The main goal of the action was not too much to explore the pitfalls and potentialities of sortition but to explore arts as a medium to prefigure potential presents/futures. It was a pretty short action but already brought some interesting learnings around how to design this interventions (many of them informed by the prolific history of LARP movement around the world). 

The action

TAZ (Temporarily Autonomous Zone) is an action-exploration of the potentialities of embodied intelligence (mind-body-space) and performance as a support for citizen futurization practices. In a historical and social moment of “slow cancellation of the future”, in which the climate and socio-economic model crises highlight our inability to socially imagine alternatives to the official future, we want to reaffirm the potential of art to foreshadow emerging futures. 

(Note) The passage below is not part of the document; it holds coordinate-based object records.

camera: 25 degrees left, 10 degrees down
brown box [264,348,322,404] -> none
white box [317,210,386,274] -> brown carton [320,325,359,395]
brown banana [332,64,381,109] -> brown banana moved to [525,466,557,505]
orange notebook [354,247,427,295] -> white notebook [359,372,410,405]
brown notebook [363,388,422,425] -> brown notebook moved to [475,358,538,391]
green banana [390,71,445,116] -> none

The history of art (and magic), as a third space alongside science and religion, has left us an infinite number of fictions, some of which have been politically sublimated as our current realities. It is precisely the enchantment of art that, through the suspension of disbelief, activates the narrative, political and economic machinery capable of crystallizing these fictions. Because of this, the control of the imaginative (or narcotic) force that art supposes has been a battle horse through which power has tried to sustain its self-fulfilling narratives and prophecies. The neoliberal project and its rhetoric anchored in the technoutopian and singularist myth perfectly exemplifies this force of colonization of our imaginaries. 

Today more than ever we need to reoccupy the space of art in order to confront the disfiguring processes in the making through social learning and a resituation of art in everyday life that allows us to be better equipped to imagine and prefigure worlds that are worth living. In the face of the great totalising narratives that try to turn the map into territory, we believe it necessary to explore the immense folded extensions of the map. Transit the possible eutopias. However, the reconquest of these mechanisms at the service of the common good must also imply an overcoming of logocentrism in which somatic and performative practice as well as incarnated and interpersonal forms of understanding reality are configured as new centres from which to think about ourselves. 

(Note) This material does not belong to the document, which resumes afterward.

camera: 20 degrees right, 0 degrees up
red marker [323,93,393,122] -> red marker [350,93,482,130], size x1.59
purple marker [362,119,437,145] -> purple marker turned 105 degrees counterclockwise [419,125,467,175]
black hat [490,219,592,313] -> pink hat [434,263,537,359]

This intervention is part of an ongoing research led by HOLON which, since 2018, has been running an action research laboratory called Performing Transitions (PT) to explore the potential of art to participate in the much-needed socio-technical transitions we face as a civilization.

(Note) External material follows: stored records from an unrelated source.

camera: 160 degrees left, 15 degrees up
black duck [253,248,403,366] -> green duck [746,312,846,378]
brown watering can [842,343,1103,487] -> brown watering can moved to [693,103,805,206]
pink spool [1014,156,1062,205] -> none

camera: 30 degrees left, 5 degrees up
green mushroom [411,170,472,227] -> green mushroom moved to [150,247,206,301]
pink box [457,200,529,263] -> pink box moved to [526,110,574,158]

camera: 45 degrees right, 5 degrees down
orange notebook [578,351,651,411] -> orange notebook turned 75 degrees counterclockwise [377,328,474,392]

PT interweaves embodied intelligences, somatic practice, performance and play with design and art to offer a critique of the present from multiple points of view in the imagination and action of history(s), present(s) and future(s). The project aims to consolidate and produce knowledge in the complementary but often contradictory behavioural, social, technological, political and cultural developments to inspire and stimulate collective and individual agency towards preferable visions of socio-economic and cultural transitions. PT presents us with the opportunity to play in the dark and embrace the unknown. It provides us with a means to explore new frontiers of performance, collective imagination, mythology and worldviews that illuminate the transition paths to alternative and more sustainable futures.

Elements in place

  • Narrative elements: narrated contextualization of the situation through music and written text.
  • Character-role exploration: we used an adaptation of Jung’s archetype both as a playing element and a critique of the simplification that can entail a poor/bad/superficial social group representational strategy in sortition processes.
  • Video animation: representation of power structures and agency using the urban infrastructure as a visual metaphor and irony.
  • Randomness and power of the algorithm: using bingo game as a cultural icon.